### Given entries ###

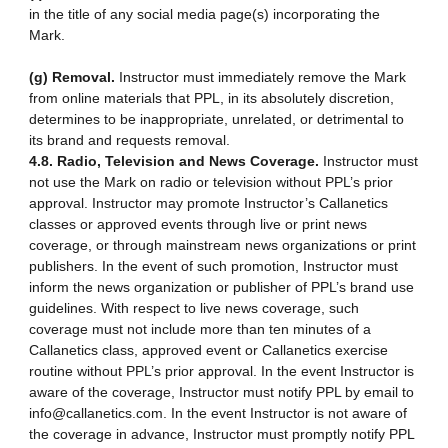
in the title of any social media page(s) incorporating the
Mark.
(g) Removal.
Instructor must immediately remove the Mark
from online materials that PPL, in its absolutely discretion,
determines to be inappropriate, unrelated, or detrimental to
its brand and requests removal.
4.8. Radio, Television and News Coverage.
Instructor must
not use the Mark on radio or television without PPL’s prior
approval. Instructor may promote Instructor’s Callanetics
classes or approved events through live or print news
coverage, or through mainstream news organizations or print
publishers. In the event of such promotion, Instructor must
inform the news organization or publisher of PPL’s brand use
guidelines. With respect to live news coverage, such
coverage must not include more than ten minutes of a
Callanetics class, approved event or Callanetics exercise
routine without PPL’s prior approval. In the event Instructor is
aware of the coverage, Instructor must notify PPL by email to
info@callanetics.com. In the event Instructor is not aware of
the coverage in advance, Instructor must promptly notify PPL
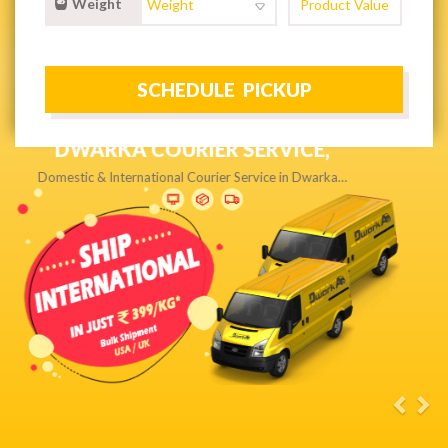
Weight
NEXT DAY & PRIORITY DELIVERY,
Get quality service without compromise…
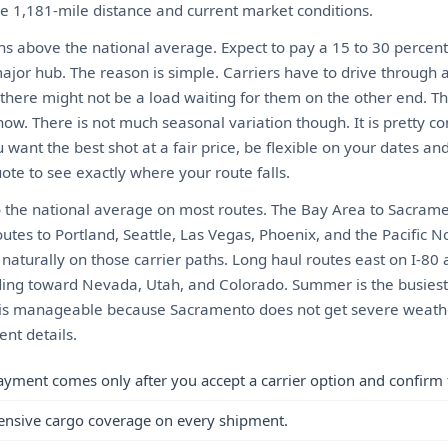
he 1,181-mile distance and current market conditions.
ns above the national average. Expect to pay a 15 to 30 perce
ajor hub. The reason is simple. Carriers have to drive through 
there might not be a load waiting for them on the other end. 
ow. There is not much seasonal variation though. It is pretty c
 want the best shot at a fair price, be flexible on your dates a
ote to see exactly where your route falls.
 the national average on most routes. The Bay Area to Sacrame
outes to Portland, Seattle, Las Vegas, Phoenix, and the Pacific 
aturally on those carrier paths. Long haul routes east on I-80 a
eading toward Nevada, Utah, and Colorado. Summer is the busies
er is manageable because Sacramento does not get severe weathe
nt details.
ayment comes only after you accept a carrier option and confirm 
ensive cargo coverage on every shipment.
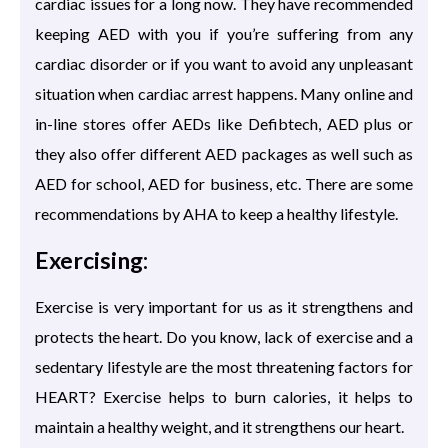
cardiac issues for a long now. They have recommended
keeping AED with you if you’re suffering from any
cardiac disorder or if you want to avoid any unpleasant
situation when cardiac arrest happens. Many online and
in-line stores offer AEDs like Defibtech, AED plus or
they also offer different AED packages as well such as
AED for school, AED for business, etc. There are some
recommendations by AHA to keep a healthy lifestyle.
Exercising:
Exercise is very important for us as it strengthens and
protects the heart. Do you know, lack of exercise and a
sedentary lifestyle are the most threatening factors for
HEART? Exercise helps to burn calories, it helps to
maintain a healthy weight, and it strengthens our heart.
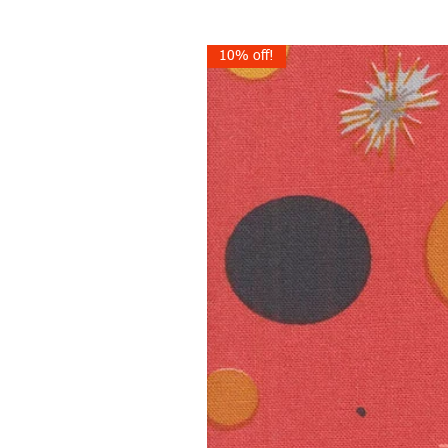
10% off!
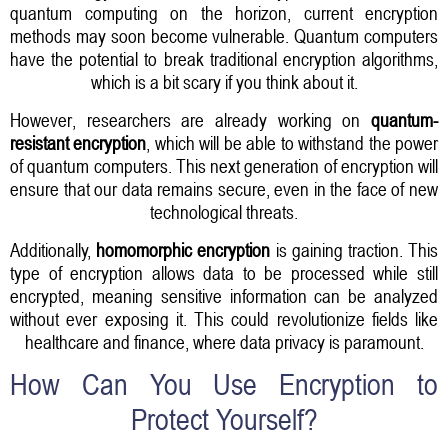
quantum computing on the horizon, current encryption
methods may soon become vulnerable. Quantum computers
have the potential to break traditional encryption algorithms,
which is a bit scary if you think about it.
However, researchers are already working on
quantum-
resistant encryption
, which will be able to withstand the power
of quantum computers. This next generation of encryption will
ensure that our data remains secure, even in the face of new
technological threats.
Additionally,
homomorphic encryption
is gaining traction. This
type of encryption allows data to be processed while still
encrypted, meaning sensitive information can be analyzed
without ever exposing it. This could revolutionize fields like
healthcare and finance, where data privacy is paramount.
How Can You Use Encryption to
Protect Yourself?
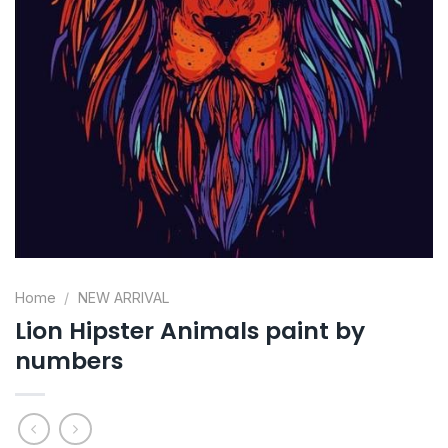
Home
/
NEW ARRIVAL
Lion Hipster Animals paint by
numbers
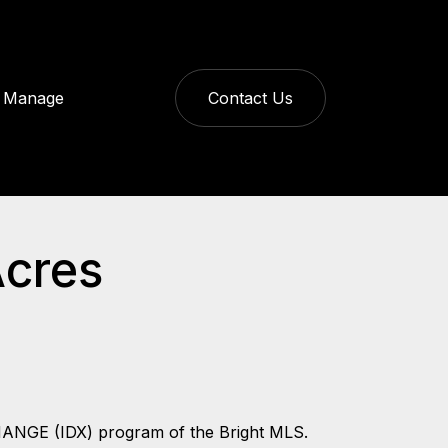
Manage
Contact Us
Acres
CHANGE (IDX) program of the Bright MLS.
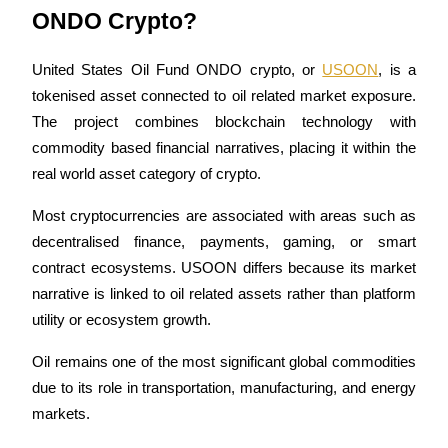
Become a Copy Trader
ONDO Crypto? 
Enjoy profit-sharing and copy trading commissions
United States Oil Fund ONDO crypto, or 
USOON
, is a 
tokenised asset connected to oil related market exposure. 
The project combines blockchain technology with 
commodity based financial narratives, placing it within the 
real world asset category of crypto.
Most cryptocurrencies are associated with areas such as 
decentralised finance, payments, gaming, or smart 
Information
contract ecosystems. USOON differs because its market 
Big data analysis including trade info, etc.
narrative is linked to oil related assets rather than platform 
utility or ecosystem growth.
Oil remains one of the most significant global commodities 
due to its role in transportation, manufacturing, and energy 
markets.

###

--- Problem requirements ---
Every entry, exactly as written: transcribe it, passing over any pictures.

--- Solution for this task ---
in the title of any social media page(s) incorporating the
Mark.
(g) Removal.
Instructor must immediately remove the Mark
from online materials that PPL, in its absolutely discretion,
determines to be inappropriate, unrelated, or detrimental to
its brand and requests removal.
4.8. Radio, Television and News Coverage.
Instructor must
not use the Mark on radio or television without PPL’s prior
approval. Instructor may promote Instructor’s Callanetics
classes or approved events through live or print news
coverage, or through mainstream news organizations or print
publishers. In the event of such promotion, Instructor must
inform the news organization or publisher of PPL’s brand use
guidelines. With respect to live news coverage, such
coverage must not include more than ten minutes of a
Callanetics class, approved event or Callanetics exercise
routine without PPL’s prior approval. In the event Instructor is
aware of the coverage, Instructor must notify PPL by email to
info@callanetics.com. In the event Instructor is not aware of
the coverage in advance, Instructor must promptly notify PPL
Weight
NEXT DAY & PRIORITY DELIVERY,
Get quality service without compromise…
he 1,181-mile distance and current market conditions.
ns above the national average. Expect to pay a 15 to 30 perce
ajor hub. The reason is simple. Carriers have to drive through 
there might not be a load waiting for them on the other end. 
ow. There is not much seasonal variation though. It is pretty c
 want the best shot at a fair price, be flexible on your dates a
ote to see exactly where your route falls.
 the national average on most routes. The Bay Area to Sacrame
outes to Portland, Seattle, Las Vegas, Phoenix, and the Pacific 
aturally on those carrier paths. Long haul routes east on I-80 a
eading toward Nevada, Utah, and Colorado. Summer is the busies
er is manageable because Sacramento does not get severe weathe
nt details.
ayment comes only after you accept a carrier option and confirm 
ensive cargo coverage on every shipment.
cardiac issues for a long now. They have recommended
keeping AED with you if you’re suffering from any
cardiac disorder or if you want to avoid any unpleasant
situation when cardiac arrest happens. Many online and
in-line stores offer AEDs like Defibtech, AED plus or
they also offer different AED packages as well such as
AED for school, AED for business, etc. There are some
recommendations by AHA to keep a healthy lifestyle.
Exercising:
Exercise is very important for us as it strengthens and
protects the heart. Do you know, lack of exercise and a
sedentary lifestyle are the most threatening factors for
HEART? Exercise helps to burn calories, it helps to
maintain a healthy weight, and it strengthens our heart.
10% off!
quantum computing on the horizon, current encryption
methods may soon become vulnerable. Quantum computers
have the potential to break traditional encryption algorithms,
which is a bit scary if you think about it.
However, researchers are already working on
quantum-
resistant encryption
, which will be able to withstand the power
of quantum computers. This next generation of encryption will
ensure that our data remains secure, even in the face of new
technological threats.
Additionally,
homomorphic encryption
is gaining traction. This
type of encryption allows data to be processed while still
encrypted, meaning sensitive information can be analyzed
without ever exposing it. This could revolutionize fields like
healthcare and finance, where data privacy is paramount.
How Can You Use Encryption to
Protect Yourself?
Home
/
NEW ARRIVAL
Lion Hipster Animals paint by
numbers
Manage
Contact Us
Acres
CHANGE (IDX) program of the Bright MLS.
Become a Copy Trader
ONDO Crypto? 
Enjoy profit-sharing and copy trading commissions
United States Oil Fund ONDO crypto, or 
USOON
, is a 
tokenised asset connected to oil related market exposure. 
The project combines blockchain technology with 
commodity based financial narratives, placing it within the 
real world asset category of crypto.
Most cryptocurrencies are associated with areas such as 
decentralised finance, payments, gaming, or smart 
Information
contract ecosystems. USOON differs because its market 
Big data analysis including trade info, etc.
narrative is linked to oil related assets rather than platform 
utility or ecosystem growth.
Oil remains one of the most significant global commodities 
due to its role in transportation, manufacturing, and energy 
markets.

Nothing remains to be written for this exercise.